▶ _EXTRACT TO READ_
○ ○ ○ ○ ○ ○ ○
Belinda Black-Sheep (artist Mario Capaldi) – first episode
Miss High-an’-Mighty (artist Julio Bosch?)
The Lame Ballerina (artist P. Montero, writer Gerry Finley-Day?)
The Uxdale Urchins (artist Eduardo Feito)
Swim for Your Life, Sari (artist Juan Garcia Quiros, writer Gerry Finley-Day?)
Skivers’ School (artist J. Badesa)
Dog Paddle Doris (artist Carlos Prunes, writer Maureen Spurgeon)
The Greek Girl (artist John Armstrong, writer Bill Harrington?) – first episode
Here Comes Trouble (artist Luis Bermejo)
Lonely Romy (artists Luis Bermejo and Miguel Quesada (inks))
No Tears for Molly (artist Tony Thewenetti, writer Maureen Spurgeon)
A Special Tammy Portrait – Don McLean
We come to 1972 in our Tammy August month round, and in this issue, two new stories start: “Belinda Black-Sheep” and “The Greek Girl”. Mario Capaldi, who went on to become one of the longest-standing stalwarts on the Tammy team, starts his first story for Tammy, “Belinda Black-Sheep”. Belinda McRea and her father become outcasts in their fishing village after Dad commits a seeming act of cowardice that led the deaths of his fellow fishermen in a storm. But did he really? Or did he lose his mind in some way and was not responsible for his actions? Or did something else happen? He seems to recall saving them, but he’s become so addled we don’t even know what to think, much know where to start working out what happened.
In the second new story, “The Greek Girl”, Rose Banks has no confidence in herself, and it shows in her appearance (scruffy) and schoolwork (“appalling”). She wishes upon the statue of Penelope, the Greek goddess of confidence, to become more confident. (Incidentally, there really is a Greek goddess of confidence, but her name is Flaunta, and she is the second cousin of Aphrodite.) Soon after, a girl and a cat who are dead ringers for the goddess and her cat come into Rose’s life. Oops, is it the old “be careful what you wish for” again? Incidentally, this was one of the John Armstrong Tammy stories chosen for reprint in the Misty annuals, and a number of them were written by Bill Harrington.
○ ○ ○ ○ ○ ○ ○
▶ _TASK DETAILS_
Retype the passage of the Tammy issue review that opens with the words containing "The Uxdale Urchins" and closes with "Miguel Quesada (inks))". Rely on the text above and nothing else.
○ ○ ○ ○ ○ ○ ○
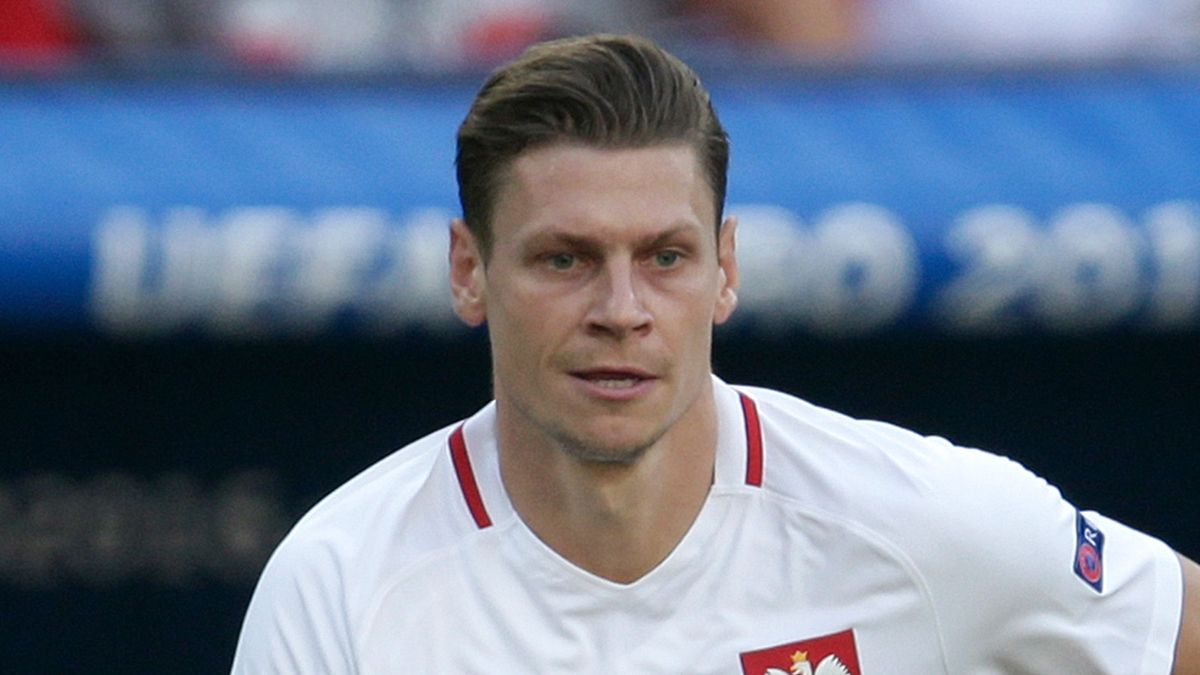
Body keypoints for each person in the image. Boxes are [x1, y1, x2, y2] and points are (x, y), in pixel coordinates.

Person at [231, 33, 1199, 673]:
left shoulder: (926, 526)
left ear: (726, 269)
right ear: (468, 271)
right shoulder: (343, 585)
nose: (622, 309)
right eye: (565, 258)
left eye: (666, 258)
○ ○ ○ ○ ○ ○ ○
▶ _SOLUTION FOR THIS TASK_
The Uxdale Urchins (artist Eduardo Feito)
Swim for Your Life, Sari (artist Juan Garcia Quiros, writer Gerry Finley-Day?)
Skivers’ School (artist J. Badesa)
Dog Paddle Doris (artist Carlos Prunes, writer Maureen Spurgeon)
The Greek Girl (artist John Armstrong, writer Bill Harrington?) – first episode
Here Comes Trouble (artist Luis Bermejo)
Lonely Romy (artists Luis Bermejo and Miguel Quesada (inks))